Spatial infinity in higher dimensional spacetimes

TL;DR

This paper explores the asymptotic structure of spatial infinity in higher-dimensional spacetimes, revealing that it generally lacks maximal symmetry due to the Weyl tensor, and discusses how static vacuum solutions are not uniquely determined by multipole moments alone.

Contribution

It demonstrates that the geometry at spatial infinity in higher dimensions is non-maximally symmetric and shows the necessity of additional data, like the Weyl tensor, to uniquely specify static vacuum solutions.

Findings

Spatial infinity geometry is generally non-maximally symmetric in higher dimensions.

Static vacuum solutions are not uniquely determined by multipole moments alone.

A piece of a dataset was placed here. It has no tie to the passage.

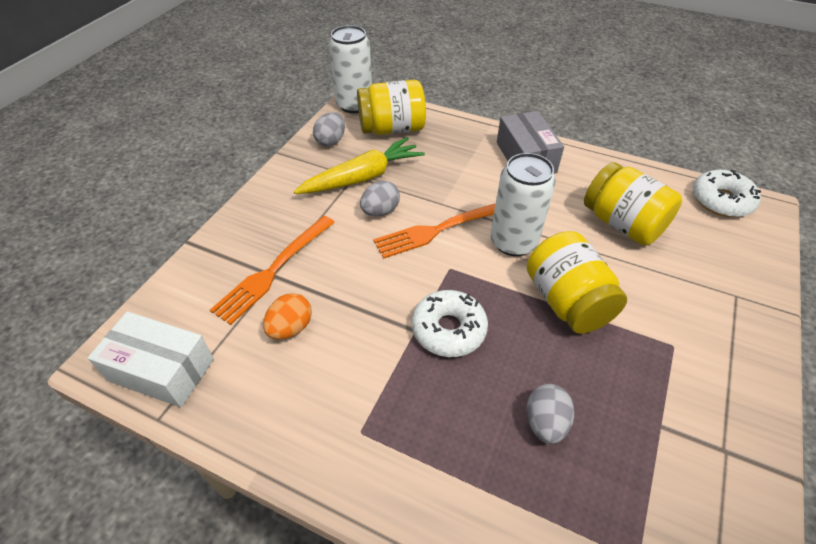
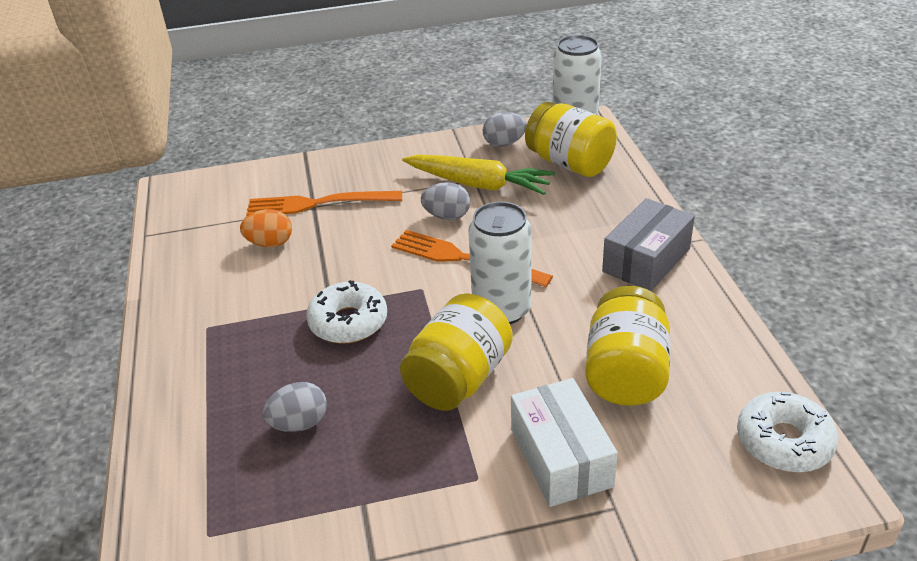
camera: 55 degrees right, 10 degrees down
(162, 369) = (183, 213): white box -> white box (561, 457)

Additional information, such as the Weyl tensor at infinity, is required for unique specification.

Abstract

Motivated by recent studies on the uniqueness or non-uniqueness of higher dimensional black hole spacetime, we investigate the asymptotic structure of spatial infinity in n-dimensional spacetimes($n \geq 4$). It turns out that the geometry of spatial infinity does not have maximal symmetry due to the non-trivial Weyl tensor {}^{(n-1)}C_{abcd} in general. We also address static spacetime and its multipole moments P_{a_1 a_2 ... a_s}. Contrasting with four dimensions, we stress that the local structure of spacetimes cannot be unique under fixed a multipole moments in static vacuum spacetimes. For example, we will consider the generalized Schwarzschild spacetimes which are deformed black hole spacetimes with the same multipole moments as spherical Schwarzschild black holes. To specify the local structure of static vacuum solution we need some additional information, at least, the Weyl tensor {}^{(n-2)}C_{abcd} at spatial infinity.